The choice of Sambo Dasuki must have been necessitated by the need to bring someone on board who should have better understanding of the Boko Haram scourge, due to his professional and socio-cultural backgrounds.
Many Nigerians remember with joy the claim in some quarters, soon after he got into office, that he had phone numbers of most of the bosses of the Boko Haram. But ironically, the Boko Haram scourge got worse under his charge, mainly as many people claimed, he was distracted by other weightier occupations beside the security over which he was meant to superintend, and might not have given the insurgency his full attention.

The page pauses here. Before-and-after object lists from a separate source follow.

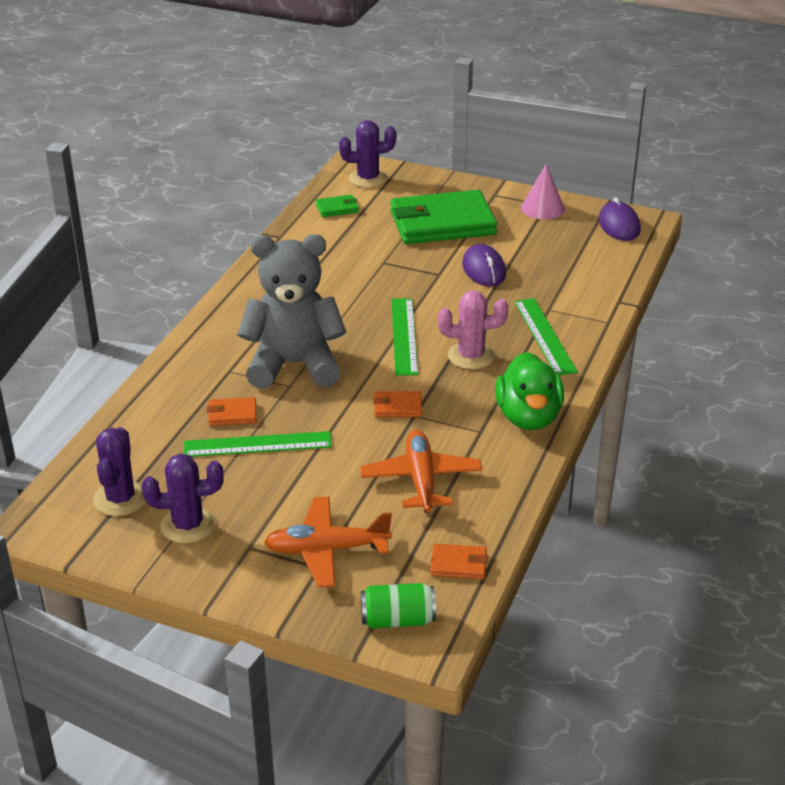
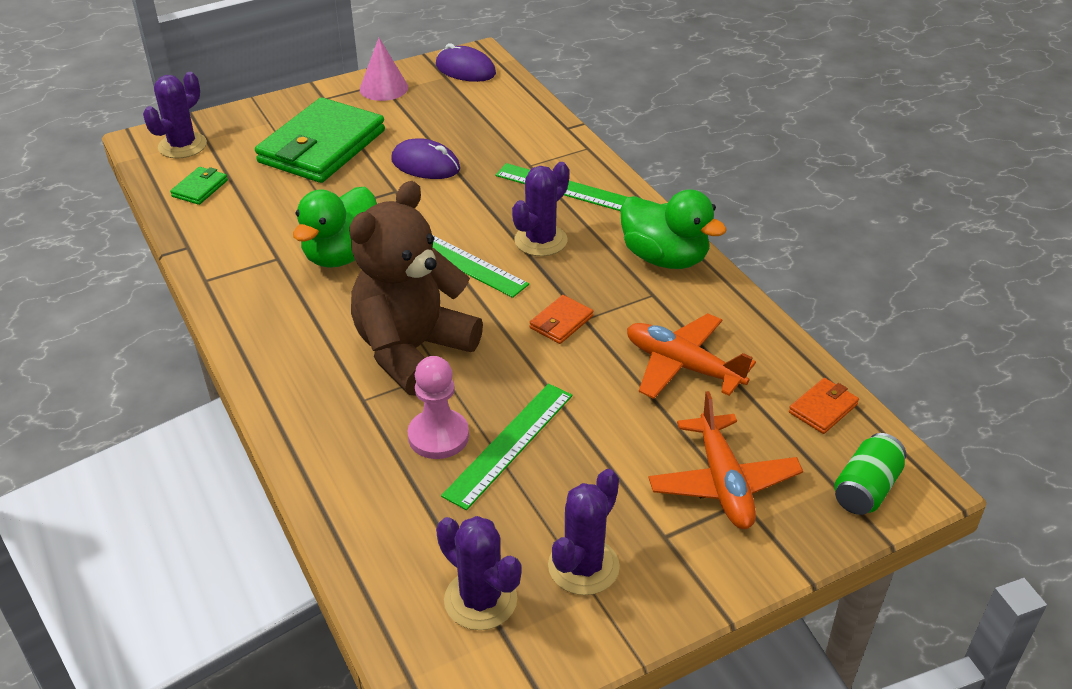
camera: 50 degrees left, 5 degrees up
(232, 414) = (438, 436): orange wallet -> pink pawn
(294, 365) = (412, 351): grey teddy bear -> brown teddy bear
(327, 550) = (723, 483): orange plane -> orange plane turned 45 degrees counterclockwise
(347, 291) = (342, 255): none -> green duck
(471, 356) = (540, 240): pink cactus -> purple cactus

Up till today, there are still those who insist that it is the responsibility of the Defence Ministry to source and purchase arms and hardly that of the ONSA. But, from the revelations, that seems to have been the major preoccupation of Dasuki’s office, to the effect that he was alleged to have requested for and received unspeakable sums of money, which if deployed to arms purchase, should have driven Boko Haram insurgents into the desert several months ago. Instead of that, the NSA was alleged to have obtained and disbursed these dizzying sums so obtained to other sources, while our troops fought with bare hands.
Even though most of what are in the open still remain allegations, as Dasuki has either denied them through his lawyers, or said that he was still going to say his bit. But it is striking that unworthy beneficiaries like Raymond Dokpesi, who allegedly scooped the whopping sum of N2.1billion has, tongue-in cheek, accepted culpability. Most Nigerians are angry with Dasuki not just because he wasted money as some NSAs before him had done, but what he spent in other things was tantamount to blood money. He allegedly collected money under the guide of equipping soldiers fighting in the war fronts and lavished it elsewhere, and by so doing, putting the lives of our gallant troops in danger.

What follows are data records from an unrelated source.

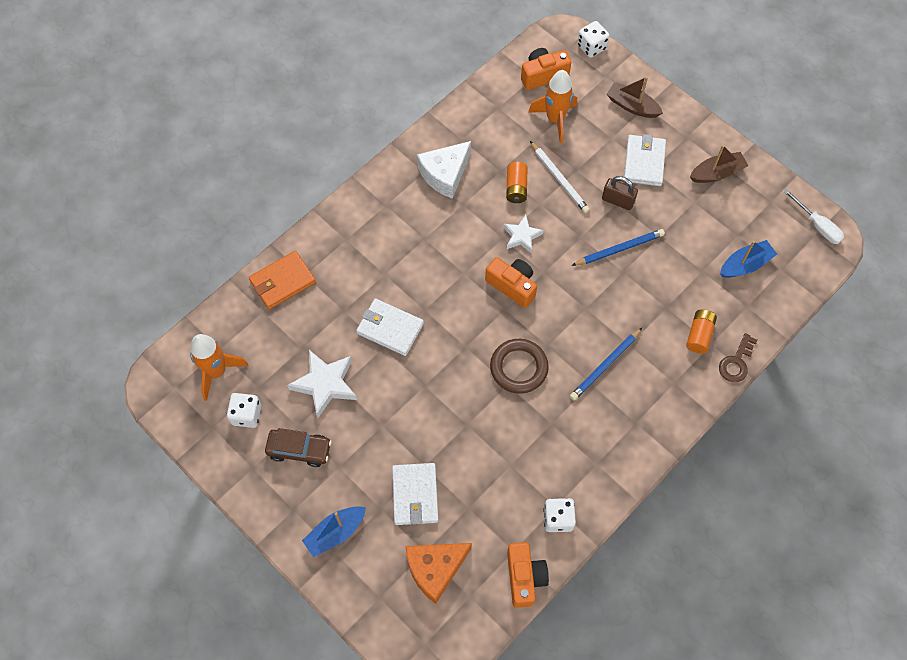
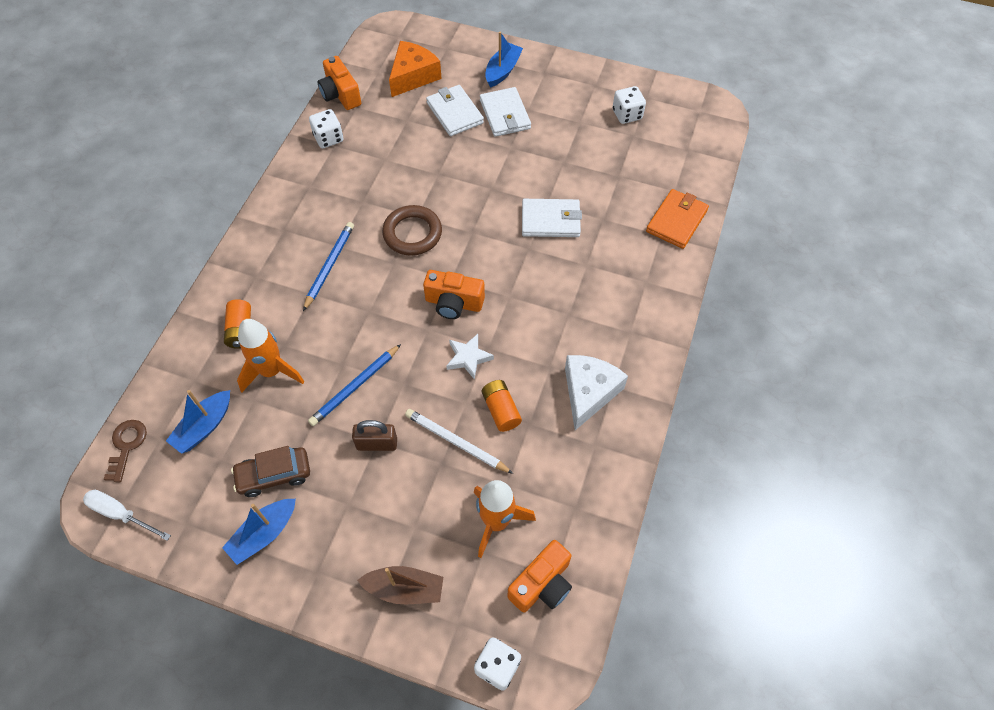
camera: 155 degrees right, 5 degrees down
(216, 371) = (675, 133): orange rocket -> orange rocket (272, 371)
(299, 450) = (567, 108): brown car -> brown car (274, 475)
(325, 384) = (578, 158): white star -> none
(644, 162) = (361, 509): white wallet -> white wallet (505, 114)
(717, 173) = (264, 534): brown boat -> blue boat
(736, 362) = (195, 318): brown key -> brown key (126, 446)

There is no way paying for television campaign placements could have equated to security not become more important than the lives of our soldiers. Nor could the whopping sums allegedly given to Bafarawa for ‘spiritual’ purpose have been excused for being the opportunity cost for the lives of the boys in the trenches.

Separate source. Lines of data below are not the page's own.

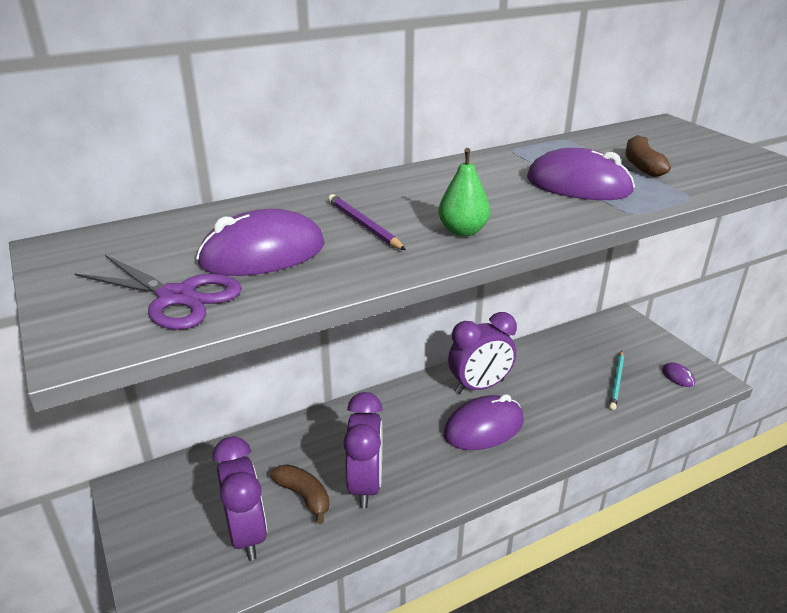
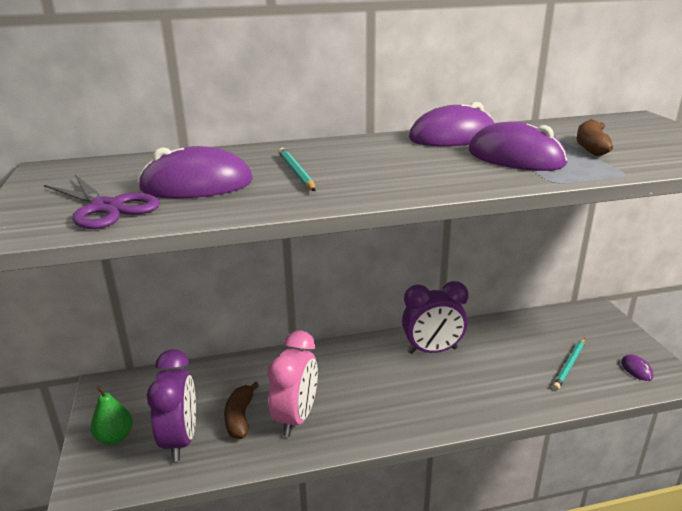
camera: 15 degrees right, 5 degrees down
(304, 496) = (240, 417): brown banana -> brown banana turned 150 degrees counterclockwise
(363, 225) = (296, 172): purple pencil -> turquoise pencil
(365, 485) = (296, 418): purple clock -> pink clock
(463, 231) = (379, 183): green pear -> green pear (115, 437)
(483, 427) = (423, 386): purple mouse -> purple mouse (452, 137)

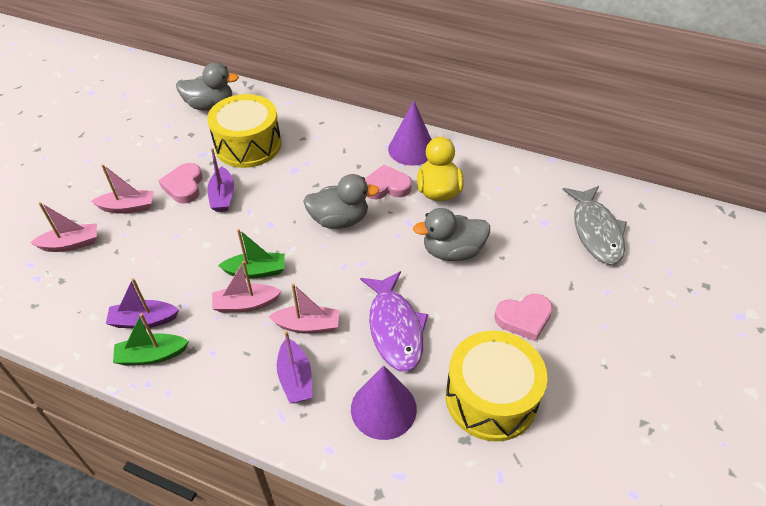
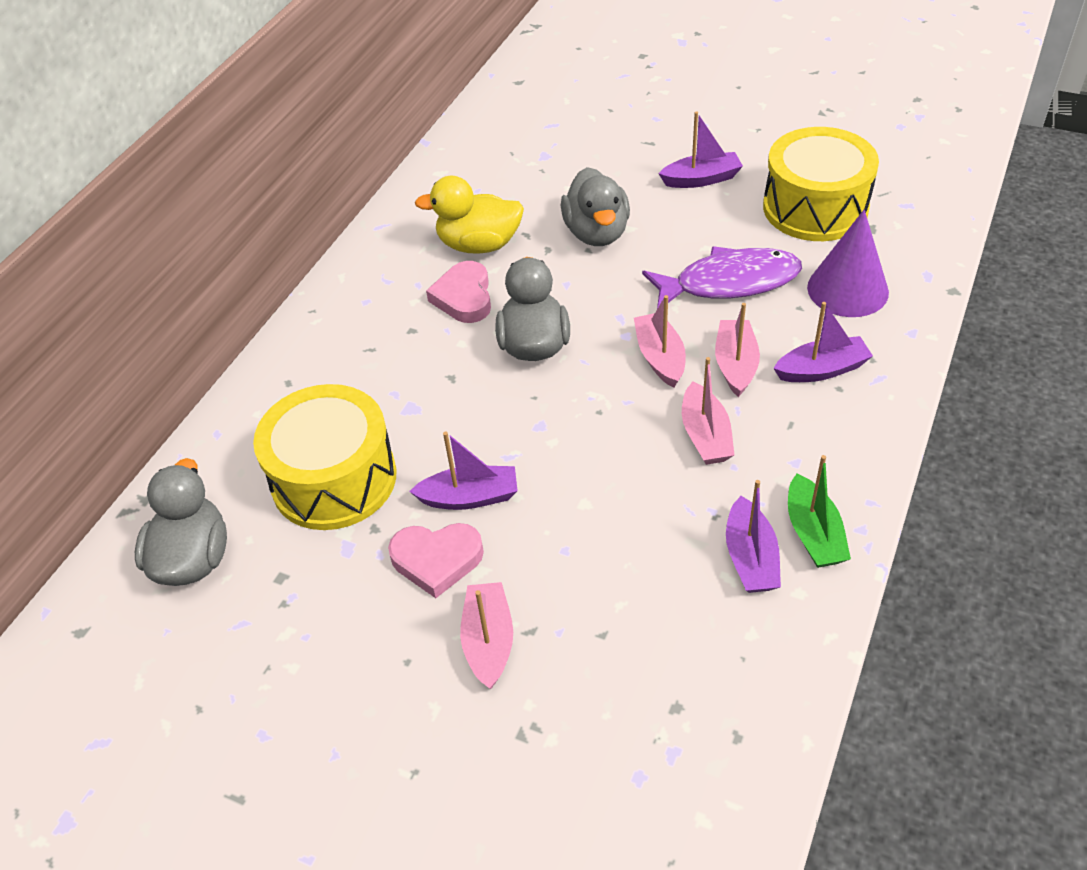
camera: 85 degrees left, 0 degrees up
(71, 244) = (585, 716): pink boat -> pink boat (660, 357)
(256, 271) = (640, 431): green boat -> none
(411, 149) = (381, 272): purple cone -> none
(524, 318) = (701, 179): pink heart -> purple boat
(595, 231) = (561, 118): grey fish -> none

The entire thing was mired in callousness and mischief. While Dokpesi caroused in such heaps of money, the staff of his AIT and their families went for several months without salaries. Ditto for Bafarawa who kept assuring the PDP stooges at Aso Rock that he would sweep his Sokoto State. And drunk with the type of power which only too much easy money can guarantee, the NSA was said to have become a megalomaniac, throwing his political weight around and allegedly intimidating his opponents in Sokoto State. Aliyu Wamakko, the Sokoto state governor was put under such an enormous pressure and threats that he had to cry out publicly.
It is doubtful if the present administration would be able to recover even half of the heavy loot that was allegedly channelled to the undeserving sources from the ONSA. But it would be important to take steps to block such a black hole which seems to exist at the ONSA in future. There is another NSA currently on seat and one wonders how he sources the funds he needs for his ‘operations’ and how he spends it. Habits die hard. If the ONSA has been used to spending unaccounted-for funds, it is not unlikely that the fashion has suddenly stopped.
In the states, the Governors who are claiming to be unable to pay minimum wage to their long-suffering workers have continued to cart home stupendous amounts of money monthly under the nebulous unaccounted security votes allocation. These huge sums they spend as they please, and “wipe their mouth,” as the saying in Nigeria goes.
It is right and fitting to make Dasuki account for what he received, but it would be even better to start plugging the big hole that is the “security votes” now.